Sore itu juga, saya menuju ke sebuah rumah yang di depannya terdapat papan bertuliskan "Menerima Lubang/Pasang Kancing". Di rumah itulah saya berikan baju yang sudah hampir jadi itu. Langsung dieksekusi oleh bossnya. Jam sesore itu, pekerja di rumahnya sudah pada pulang. Hanya kira-kira 5 menit, baju saya sudah ada lubang dan kancingnya. Jadilah kini baju itu siap saya pakai. Saat saya tanya harus bayar berapa, si boss itu malah menolak untuk dibayar. Saya bingung. Di kemudian hari saya tahu ternyata ongkos lubang/pasang kancing ini per lubangnya tidak bisa buat beli permen.

"Kapan-kapan saja kesini lagi bawa 100 kodi bajunya. Hehehe" kata si boss itu. Akhirnya saya hanya berterimakasih kepada si boss dengan perasaan yang cukup tidak enak.
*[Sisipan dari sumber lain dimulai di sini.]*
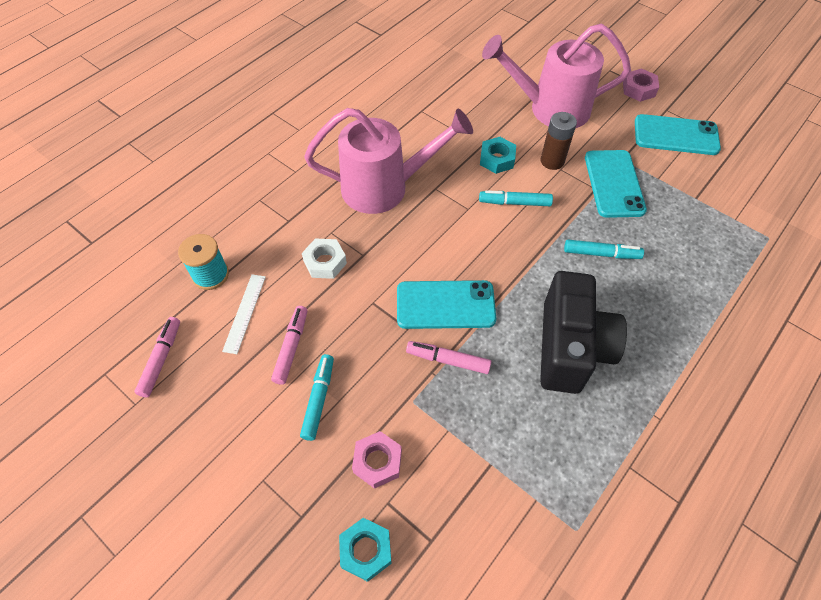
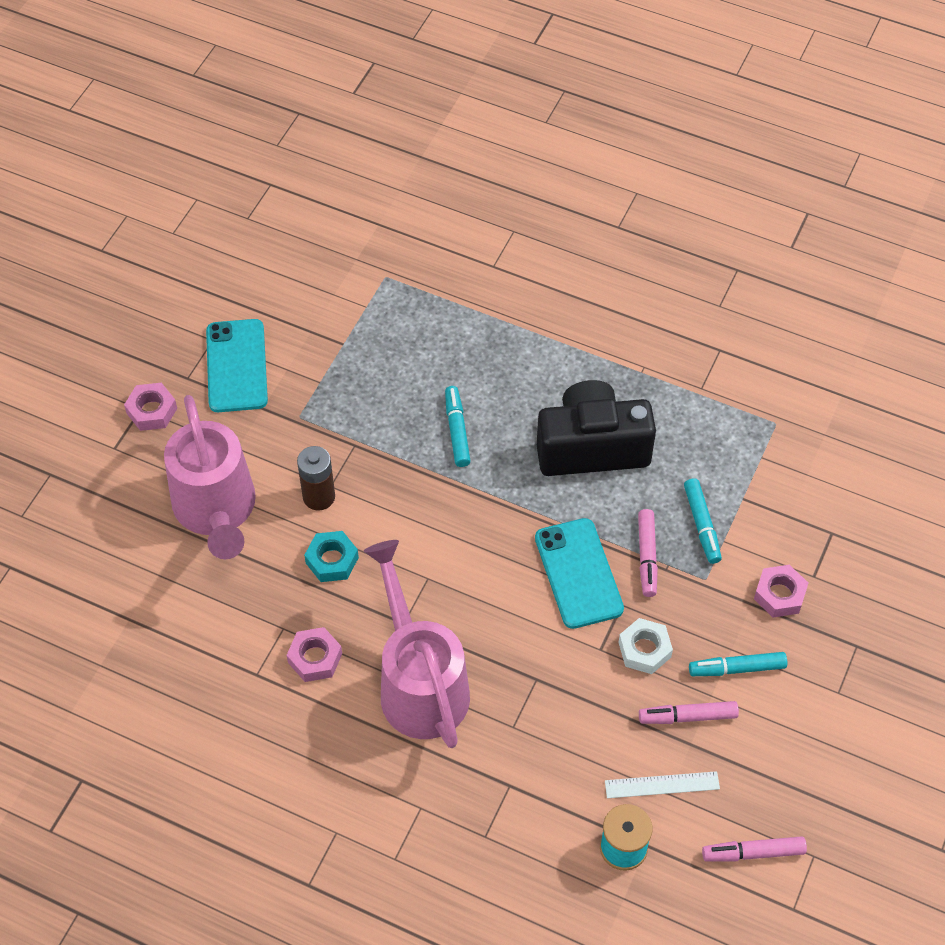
camera: 105 degrees left, 0 degrees up
(325, 262) = (561, 719): white nut -> white nut (644, 650)
(366, 550) = (862, 583): turquoise nut -> none
(423, 139) = (315, 658): none -> pink nut
(514, 202) = (403, 528): turquoise marker -> turquoise marker (701, 525)
(614, 183) = (341, 426): turquoise phone -> none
Sampai di rumah, saya segera mencuci 2 baju hem yang sudah siap pakai itu. Tak lupa, kucuci ia dengan pewangi dan softener. Keesokan harinya, kupakai ia dalam sebuah acara diskusi bersama kawan-kawan sebuah komunitas peduli lingkungan. Yang kemudian membuat saya agak kikuk, di sana kami berdiskusi mengenai limbah Batik.